======== Excerpted text

We all agree there are people who have no compunction about harming others. We authorize the police to protect us from these people. In exchange, we agree to cooperate when the police stop us for speeding or other actions that necessitate an intervention to keep the peace. We give up doing whatever we want to do while maintaining our rights in any given interaction with the police. But our social contract has gone horribly wrong.

Our systems have atrophied to the point where conflicts of interests and “get tough on crime” policies that would have been accepted as just part of the process are glaring anachronisms to a time when authority mattered.

So, when the U.S. attorney, like his predecessor, announces the use of federal gun charge offenses, which might have been handled locally, there are questions—and we need answers. We now see clearly the inherent conflict of interest when local prosecutors and local police officers work together to investigate and decide the fate of a police officer who uses lethal force on a civilian. We remember “get tough on crime” policies and their impact on our community. We see the conflicts of interest after a closer, more critical inspection of a system that has failed too many times.

We can’t remember the last time a police officer was prosecuted and convicted for killing a black person while on duty in Marion County.

But we remember Michael Taylor. We remember Christopher Gudlow. We remember Mack Long. We remember Aaron Bailey. None of these men received justice.

================

# Job 1:
From the policing text, list every man it names as remembered.
# Job 2:
Answer these from the policing text:
(a) From whom do we authorize the police to protect us?
(b) What type of charge offenses does the U.S. attorney announce the use of?
(c) In which county can no one recall an on-duty officer being prosecuted and convicted for killing a black person?
# Job 3:
Please reproduce the policing text starting with "So, when the" and going on through "in Marion County.".
The material has no connection to the policing text.

======== Data segment

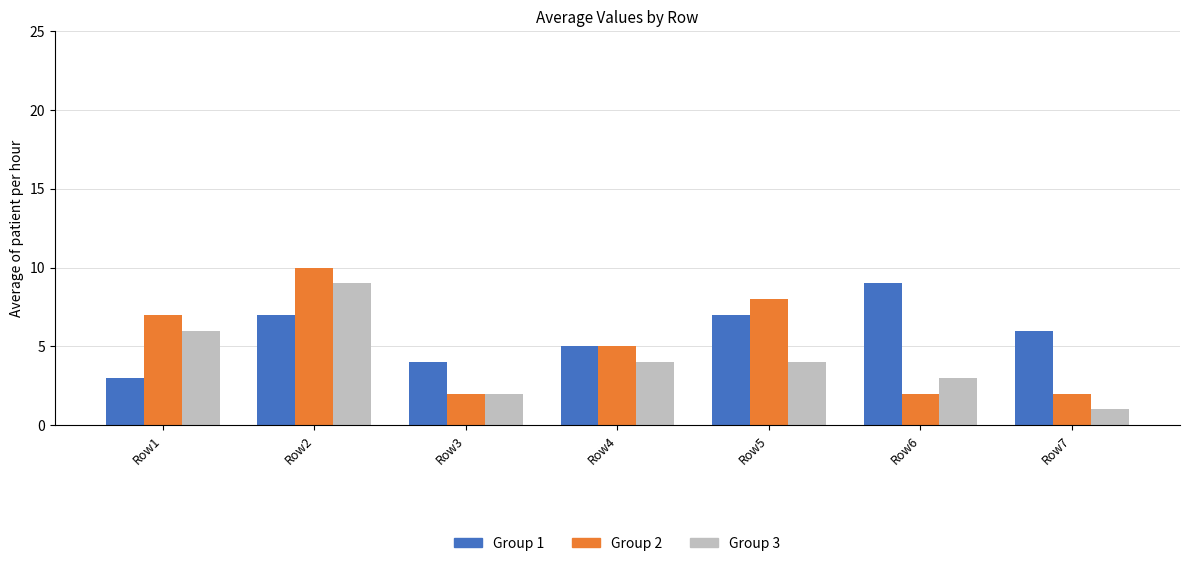

What value does the Group 3 series have at Row7?

1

================

# Answer 1:
Michael Taylor, Christopher Gudlow, Mack Long, Aaron Bailey

# Answer 2:
(a) From people who have no compunction about harming others.
(b) Federal gun charge offenses.
(c) Marion County.

# Answer 3:
So, when the U.S. attorney, like his predecessor, announces the use of federal gun charge offenses, which might have been handled locally, there are questions—and we need answers. We now see clearly the inherent conflict of interest when local prosecutors and local police officers work together to investigate and decide the fate of a police officer who uses lethal force on a civilian. We remember “get tough on crime” policies and their impact on our community. We see the conflicts of interest after a closer, more critical inspection of a system that has failed too many times.

We can’t remember the last time a police officer was prosecuted and convicted for killing a black person while on duty in Marion County.